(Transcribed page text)
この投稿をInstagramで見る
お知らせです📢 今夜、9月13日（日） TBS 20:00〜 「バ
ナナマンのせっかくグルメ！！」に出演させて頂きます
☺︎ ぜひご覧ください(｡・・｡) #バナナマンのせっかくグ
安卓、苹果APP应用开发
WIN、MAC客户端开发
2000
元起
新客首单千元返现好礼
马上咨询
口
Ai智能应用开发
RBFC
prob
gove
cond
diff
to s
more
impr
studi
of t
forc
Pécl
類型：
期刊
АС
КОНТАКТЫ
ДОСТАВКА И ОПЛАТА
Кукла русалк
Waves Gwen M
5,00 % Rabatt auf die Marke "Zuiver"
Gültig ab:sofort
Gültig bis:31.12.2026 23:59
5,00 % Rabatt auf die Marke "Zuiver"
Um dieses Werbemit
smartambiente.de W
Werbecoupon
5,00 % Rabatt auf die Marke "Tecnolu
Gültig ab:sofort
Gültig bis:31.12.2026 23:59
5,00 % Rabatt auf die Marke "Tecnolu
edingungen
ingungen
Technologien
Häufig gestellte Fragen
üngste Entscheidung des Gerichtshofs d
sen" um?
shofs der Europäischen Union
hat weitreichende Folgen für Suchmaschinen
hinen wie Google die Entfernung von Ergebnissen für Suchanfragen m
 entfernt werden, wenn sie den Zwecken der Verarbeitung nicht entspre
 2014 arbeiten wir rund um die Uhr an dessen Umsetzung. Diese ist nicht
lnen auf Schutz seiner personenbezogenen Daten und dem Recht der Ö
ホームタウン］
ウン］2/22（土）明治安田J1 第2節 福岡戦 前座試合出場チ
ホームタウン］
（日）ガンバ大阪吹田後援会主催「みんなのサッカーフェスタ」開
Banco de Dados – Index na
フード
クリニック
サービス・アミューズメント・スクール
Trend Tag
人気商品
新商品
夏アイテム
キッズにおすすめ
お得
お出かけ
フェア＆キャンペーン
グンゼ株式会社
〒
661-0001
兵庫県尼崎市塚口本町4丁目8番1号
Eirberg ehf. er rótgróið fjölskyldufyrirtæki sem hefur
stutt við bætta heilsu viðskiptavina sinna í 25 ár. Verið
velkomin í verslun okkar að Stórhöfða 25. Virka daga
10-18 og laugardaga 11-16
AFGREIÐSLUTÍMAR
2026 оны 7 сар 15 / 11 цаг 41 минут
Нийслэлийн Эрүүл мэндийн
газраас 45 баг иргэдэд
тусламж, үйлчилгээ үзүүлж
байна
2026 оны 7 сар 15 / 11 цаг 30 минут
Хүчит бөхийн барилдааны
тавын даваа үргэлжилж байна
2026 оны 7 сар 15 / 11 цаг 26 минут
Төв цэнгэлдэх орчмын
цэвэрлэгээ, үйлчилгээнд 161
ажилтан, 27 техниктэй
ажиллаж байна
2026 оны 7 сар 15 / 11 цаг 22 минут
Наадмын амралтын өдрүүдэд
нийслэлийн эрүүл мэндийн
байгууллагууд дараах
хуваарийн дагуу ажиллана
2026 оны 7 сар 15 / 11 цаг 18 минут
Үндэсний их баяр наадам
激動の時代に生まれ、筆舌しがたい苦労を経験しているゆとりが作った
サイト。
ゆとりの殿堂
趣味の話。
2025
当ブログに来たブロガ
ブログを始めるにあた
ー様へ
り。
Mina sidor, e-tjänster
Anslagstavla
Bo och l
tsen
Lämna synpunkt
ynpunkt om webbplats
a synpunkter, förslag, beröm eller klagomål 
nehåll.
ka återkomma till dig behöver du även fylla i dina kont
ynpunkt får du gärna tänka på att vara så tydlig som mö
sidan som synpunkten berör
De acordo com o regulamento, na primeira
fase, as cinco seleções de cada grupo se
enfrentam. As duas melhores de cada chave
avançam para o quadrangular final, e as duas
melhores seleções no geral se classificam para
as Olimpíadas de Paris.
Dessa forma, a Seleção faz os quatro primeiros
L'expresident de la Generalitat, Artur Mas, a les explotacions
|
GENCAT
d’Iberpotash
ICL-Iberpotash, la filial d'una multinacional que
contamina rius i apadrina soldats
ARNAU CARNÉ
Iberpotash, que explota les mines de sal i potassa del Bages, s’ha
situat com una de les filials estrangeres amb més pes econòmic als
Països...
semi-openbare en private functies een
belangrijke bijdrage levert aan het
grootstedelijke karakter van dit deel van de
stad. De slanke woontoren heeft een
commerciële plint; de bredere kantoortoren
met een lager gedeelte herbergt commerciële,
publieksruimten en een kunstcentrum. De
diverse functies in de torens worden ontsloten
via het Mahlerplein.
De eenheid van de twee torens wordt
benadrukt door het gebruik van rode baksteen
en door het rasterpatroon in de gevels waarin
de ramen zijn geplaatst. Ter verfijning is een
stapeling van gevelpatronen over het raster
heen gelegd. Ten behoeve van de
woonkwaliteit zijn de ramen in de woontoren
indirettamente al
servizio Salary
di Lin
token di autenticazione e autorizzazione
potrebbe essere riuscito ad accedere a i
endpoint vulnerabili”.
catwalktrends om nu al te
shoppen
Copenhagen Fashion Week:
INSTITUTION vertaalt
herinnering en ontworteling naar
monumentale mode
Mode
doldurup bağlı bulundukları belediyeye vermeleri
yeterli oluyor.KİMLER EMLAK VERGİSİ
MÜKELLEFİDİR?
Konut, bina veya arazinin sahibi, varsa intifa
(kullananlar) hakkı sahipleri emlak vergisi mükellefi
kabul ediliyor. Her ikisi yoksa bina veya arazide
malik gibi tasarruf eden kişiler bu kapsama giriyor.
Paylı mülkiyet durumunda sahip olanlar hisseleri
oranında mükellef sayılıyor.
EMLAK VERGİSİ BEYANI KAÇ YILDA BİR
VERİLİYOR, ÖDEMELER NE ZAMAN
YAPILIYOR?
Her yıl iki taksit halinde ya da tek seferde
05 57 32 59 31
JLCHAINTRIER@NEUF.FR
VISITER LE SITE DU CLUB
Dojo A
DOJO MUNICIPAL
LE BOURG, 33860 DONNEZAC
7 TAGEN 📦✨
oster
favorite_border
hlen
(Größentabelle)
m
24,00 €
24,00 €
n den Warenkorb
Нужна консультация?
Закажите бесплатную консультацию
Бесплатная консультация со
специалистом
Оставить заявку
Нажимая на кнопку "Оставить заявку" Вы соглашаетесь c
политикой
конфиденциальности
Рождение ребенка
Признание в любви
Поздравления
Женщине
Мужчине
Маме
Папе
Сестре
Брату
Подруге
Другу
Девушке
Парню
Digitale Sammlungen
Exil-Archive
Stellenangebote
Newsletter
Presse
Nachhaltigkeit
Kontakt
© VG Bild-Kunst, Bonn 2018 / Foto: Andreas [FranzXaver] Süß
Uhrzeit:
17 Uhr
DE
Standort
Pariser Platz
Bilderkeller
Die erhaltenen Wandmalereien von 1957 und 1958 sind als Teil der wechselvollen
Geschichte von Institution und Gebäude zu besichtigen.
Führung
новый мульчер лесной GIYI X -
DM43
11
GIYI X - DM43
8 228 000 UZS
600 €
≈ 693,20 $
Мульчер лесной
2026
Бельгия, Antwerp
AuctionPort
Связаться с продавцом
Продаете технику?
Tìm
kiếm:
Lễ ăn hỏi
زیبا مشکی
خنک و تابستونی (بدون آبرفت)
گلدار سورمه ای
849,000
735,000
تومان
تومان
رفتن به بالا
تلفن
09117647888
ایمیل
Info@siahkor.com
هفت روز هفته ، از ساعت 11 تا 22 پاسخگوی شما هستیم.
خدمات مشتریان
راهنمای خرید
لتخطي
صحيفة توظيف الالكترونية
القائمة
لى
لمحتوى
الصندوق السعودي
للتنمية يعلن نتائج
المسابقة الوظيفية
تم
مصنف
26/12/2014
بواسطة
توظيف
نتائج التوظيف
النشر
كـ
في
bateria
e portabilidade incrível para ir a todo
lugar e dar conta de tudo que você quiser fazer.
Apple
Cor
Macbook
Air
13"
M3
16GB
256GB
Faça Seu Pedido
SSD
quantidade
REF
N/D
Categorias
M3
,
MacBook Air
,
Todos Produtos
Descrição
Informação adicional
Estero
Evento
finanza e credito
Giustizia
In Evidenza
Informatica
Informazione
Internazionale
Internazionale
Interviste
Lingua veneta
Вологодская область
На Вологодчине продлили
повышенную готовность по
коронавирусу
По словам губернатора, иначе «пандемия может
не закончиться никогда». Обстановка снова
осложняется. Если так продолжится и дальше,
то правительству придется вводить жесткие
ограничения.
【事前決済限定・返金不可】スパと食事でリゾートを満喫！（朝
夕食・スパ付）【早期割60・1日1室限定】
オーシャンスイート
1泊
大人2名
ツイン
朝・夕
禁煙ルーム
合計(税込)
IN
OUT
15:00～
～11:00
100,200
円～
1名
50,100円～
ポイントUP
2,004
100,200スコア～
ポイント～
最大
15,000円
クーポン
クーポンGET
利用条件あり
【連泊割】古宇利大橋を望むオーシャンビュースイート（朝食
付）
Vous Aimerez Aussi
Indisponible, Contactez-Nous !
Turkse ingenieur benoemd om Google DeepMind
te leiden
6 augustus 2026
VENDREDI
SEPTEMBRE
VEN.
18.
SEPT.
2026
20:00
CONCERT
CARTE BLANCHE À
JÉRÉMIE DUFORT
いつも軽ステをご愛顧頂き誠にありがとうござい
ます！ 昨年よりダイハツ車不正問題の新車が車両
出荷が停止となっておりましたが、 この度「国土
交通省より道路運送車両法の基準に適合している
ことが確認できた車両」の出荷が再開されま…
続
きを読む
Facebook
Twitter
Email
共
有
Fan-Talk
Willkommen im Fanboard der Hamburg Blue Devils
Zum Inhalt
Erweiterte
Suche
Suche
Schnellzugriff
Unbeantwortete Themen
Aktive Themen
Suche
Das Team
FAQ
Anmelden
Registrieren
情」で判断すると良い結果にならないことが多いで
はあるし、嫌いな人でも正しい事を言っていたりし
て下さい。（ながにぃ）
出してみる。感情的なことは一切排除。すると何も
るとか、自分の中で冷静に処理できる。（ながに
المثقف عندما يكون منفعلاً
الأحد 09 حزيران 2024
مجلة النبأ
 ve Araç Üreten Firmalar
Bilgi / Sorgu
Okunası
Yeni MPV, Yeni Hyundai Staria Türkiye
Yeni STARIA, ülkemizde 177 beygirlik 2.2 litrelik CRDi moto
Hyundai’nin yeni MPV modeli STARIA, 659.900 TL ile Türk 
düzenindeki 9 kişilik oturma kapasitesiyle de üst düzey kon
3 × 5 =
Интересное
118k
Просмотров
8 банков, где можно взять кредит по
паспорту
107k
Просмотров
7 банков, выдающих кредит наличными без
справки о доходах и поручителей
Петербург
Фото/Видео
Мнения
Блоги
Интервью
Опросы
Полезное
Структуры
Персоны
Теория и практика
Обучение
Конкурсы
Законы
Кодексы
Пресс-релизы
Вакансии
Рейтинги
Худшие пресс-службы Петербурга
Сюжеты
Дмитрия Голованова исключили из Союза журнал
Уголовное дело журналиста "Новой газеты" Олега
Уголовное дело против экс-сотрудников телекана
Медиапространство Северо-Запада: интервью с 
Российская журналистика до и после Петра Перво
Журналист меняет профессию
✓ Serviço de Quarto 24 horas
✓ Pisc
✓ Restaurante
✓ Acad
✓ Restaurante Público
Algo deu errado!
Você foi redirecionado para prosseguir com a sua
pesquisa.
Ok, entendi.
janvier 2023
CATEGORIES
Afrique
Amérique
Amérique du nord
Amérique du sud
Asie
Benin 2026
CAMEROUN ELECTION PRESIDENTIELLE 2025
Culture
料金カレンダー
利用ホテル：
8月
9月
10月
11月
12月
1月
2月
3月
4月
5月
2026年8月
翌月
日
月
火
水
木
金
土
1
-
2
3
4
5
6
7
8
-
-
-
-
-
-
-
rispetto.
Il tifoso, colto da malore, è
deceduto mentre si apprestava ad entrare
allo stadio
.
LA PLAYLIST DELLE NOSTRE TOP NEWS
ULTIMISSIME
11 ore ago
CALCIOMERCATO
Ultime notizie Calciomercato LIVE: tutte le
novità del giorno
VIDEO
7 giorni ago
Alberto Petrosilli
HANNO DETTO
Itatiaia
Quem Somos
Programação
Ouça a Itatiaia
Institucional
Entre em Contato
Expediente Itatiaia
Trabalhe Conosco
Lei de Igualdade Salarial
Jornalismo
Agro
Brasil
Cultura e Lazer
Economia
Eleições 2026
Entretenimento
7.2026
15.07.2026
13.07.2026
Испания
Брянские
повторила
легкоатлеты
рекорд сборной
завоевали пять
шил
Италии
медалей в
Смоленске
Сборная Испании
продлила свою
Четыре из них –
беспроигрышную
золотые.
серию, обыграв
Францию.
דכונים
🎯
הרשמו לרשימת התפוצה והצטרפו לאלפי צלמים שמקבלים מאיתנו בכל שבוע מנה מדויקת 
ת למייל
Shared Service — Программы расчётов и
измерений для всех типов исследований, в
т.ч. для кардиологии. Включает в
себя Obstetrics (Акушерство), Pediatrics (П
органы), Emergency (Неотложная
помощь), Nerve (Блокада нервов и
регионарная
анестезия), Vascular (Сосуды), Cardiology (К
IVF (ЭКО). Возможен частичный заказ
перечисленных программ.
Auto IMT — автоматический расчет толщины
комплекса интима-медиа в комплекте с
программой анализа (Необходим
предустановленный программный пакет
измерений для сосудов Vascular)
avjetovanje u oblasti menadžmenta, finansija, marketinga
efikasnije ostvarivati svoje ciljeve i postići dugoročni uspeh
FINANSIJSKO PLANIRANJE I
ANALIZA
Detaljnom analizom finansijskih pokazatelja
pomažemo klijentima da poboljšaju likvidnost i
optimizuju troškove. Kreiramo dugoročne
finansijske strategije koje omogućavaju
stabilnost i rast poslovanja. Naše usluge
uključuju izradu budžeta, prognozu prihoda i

▸ **Exercise description**: Convert the listing into a JSON array of strings, one string per line and no blank lines. Begin with the first line of the listing and continue through the line containing "Eirberg ehf. er".

▸ **Task response**:
[
  "この投稿をInstagramで見る",
  "お知らせです📢 今夜、9月13日（日） TBS 20:00〜 「バ",
  "ナナマンのせっかくグルメ！！」に出演させて頂きます",
  "☺︎ ぜひご覧ください(｡・・｡) #バナナマンのせっかくグ",
  "安卓、苹果APP应用开发",
  "WIN、MAC客户端开发",
  "2000",
  "元起",
  "新客首单千元返现好礼",
  "马上咨询",
  "口",
  "Ai智能应用开发",
  "RBFC",
  "prob",
  "gove",
  "cond",
  "diff",
  "to s",
  "more",
  "impr",
  "studi",
  "of t",
  "forc",
  "Pécl",
  "類型：",
  "期刊",
  "АС",
  "КОНТАКТЫ",
  "ДОСТАВКА И ОПЛАТА",
  "Кукла русалк",
  "Waves Gwen M",
  "5,00 % Rabatt auf die Marke \"Zuiver\"",
  "Gültig ab:sofort",
  "Gültig bis:31.12.2026 23:59",
  "5,00 % Rabatt auf die Marke \"Zuiver\"",
  "Um dieses Werbemit",
  "smartambiente.de W",
  "Werbecoupon",
  "5,00 % Rabatt auf die Marke \"Tecnolu",
  "Gültig ab:sofort",
  "Gültig bis:31.12.2026 23:59",
  "5,00 % Rabatt auf die Marke \"Tecnolu",
  "edingungen",
  "ingungen",
  "Technologien",
  "Häufig gestellte Fragen",
  "üngste Entscheidung des Gerichtshofs d",
  "sen\" um?",
  "shofs der Europäischen Union",
  "hat weitreichende Folgen für Suchmaschinen",
  "hinen wie Google die Entfernung von Ergebnissen für Suchanfragen m",
  " entfernt werden, wenn sie den Zwecken der Verarbeitung nicht entspre",
  " 2014 arbeiten wir rund um die Uhr an dessen Umsetzung. Diese ist nicht",
  "lnen auf Schutz seiner personenbezogenen Daten und dem Recht der Ö",
  "ホームタウン］",
  "ウン］2/22（土）明治安田J1 第2節 福岡戦 前座試合出場チ",
  "ホームタウン］",
  "（日）ガンバ大阪吹田後援会主催「みんなのサッカーフェスタ」開",
  "Banco de Dados – Index na",
  "フード",
  "クリニック",
  "サービス・アミューズメント・スクール",
  "Trend Tag",
  "人気商品",
  "新商品",
  "夏アイテム",
  "キッズにおすすめ",
  "お得",
  "お出かけ",
  "フェア＆キャンペーン",
  "グンゼ株式会社",
  "〒",
  "661-0001",
  "兵庫県尼崎市塚口本町4丁目8番1号",
  "Eirberg ehf. er rótgróið fjölskyldufyrirtæki sem hefur"
]